Responding to a few other points you made -

A "smart" PD is going to program what gets ratings, and not be consumed on whether or show is syndicated.

As has been pointed out many times before - and you choose to simply ignore - syndicated programming is not necessarily the cheapest route. Some of the big shows require an additional cash outlay, even extra units in drive times. Many managers would love to have a local show, with all the inventory for local sale. In the larger markets, this means hundreds of thousands of dollars of lost revenue.

I also suspect the "radio pro's" you want to hear from have already spoken - it's a business. We're in it to make money. And I think most of us old timers can tell you that's nothing new.

Have a great weekend!
 
Radio_Realist, you have good points and bad points about where our beloved industry is going. But someone needs to put you in your place on many of the things you say and I'm here to give you a reality check on one of them.

This sentence:
Any reporter who is any good is simply too expensive.

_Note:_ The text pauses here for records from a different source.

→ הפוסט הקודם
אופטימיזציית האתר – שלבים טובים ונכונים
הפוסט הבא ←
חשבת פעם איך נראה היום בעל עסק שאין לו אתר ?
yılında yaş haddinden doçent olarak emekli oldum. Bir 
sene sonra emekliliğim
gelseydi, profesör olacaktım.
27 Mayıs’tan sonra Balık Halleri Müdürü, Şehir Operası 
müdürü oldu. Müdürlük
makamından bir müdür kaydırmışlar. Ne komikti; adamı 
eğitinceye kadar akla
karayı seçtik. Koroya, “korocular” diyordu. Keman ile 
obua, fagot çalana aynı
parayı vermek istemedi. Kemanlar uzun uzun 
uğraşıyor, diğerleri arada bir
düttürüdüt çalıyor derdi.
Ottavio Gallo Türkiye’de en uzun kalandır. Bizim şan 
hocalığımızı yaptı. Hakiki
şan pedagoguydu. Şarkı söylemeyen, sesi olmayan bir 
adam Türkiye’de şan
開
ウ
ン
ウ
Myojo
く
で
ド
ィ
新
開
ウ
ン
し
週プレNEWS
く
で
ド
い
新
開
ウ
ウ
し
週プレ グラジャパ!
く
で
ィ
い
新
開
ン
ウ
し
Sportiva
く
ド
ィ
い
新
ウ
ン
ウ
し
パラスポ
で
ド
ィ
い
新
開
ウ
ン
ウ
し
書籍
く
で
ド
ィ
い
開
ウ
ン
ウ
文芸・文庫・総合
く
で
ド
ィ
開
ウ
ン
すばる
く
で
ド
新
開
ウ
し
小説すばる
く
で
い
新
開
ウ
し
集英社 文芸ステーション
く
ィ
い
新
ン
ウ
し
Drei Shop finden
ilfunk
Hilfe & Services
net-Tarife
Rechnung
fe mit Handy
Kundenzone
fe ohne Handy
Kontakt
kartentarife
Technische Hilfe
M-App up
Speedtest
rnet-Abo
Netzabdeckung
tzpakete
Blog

...is simply out of line. There are still good reporters who are far above and beyond "capable" of putting a great-sounding story on the air and use tape well. I urge you to listen to some of the great heritage news outlets around this country and not only to what they're saying, but how they say it. The verbiage has been dumbed down insultingly for the sake of "writing how people talk", but the talent is still very much there, and in spite of the massive cutbacks Wall Street seems to demand, the talent still thrives when it is given the freedom it needs.

Television has detracted quite a bit of the information gathering and delivery to our audience. But that's the natural evolution of things.

I challenge you to more thoroughly research and carefully consider your comments before saying something so haphazard to a group of talented, experienced professionals.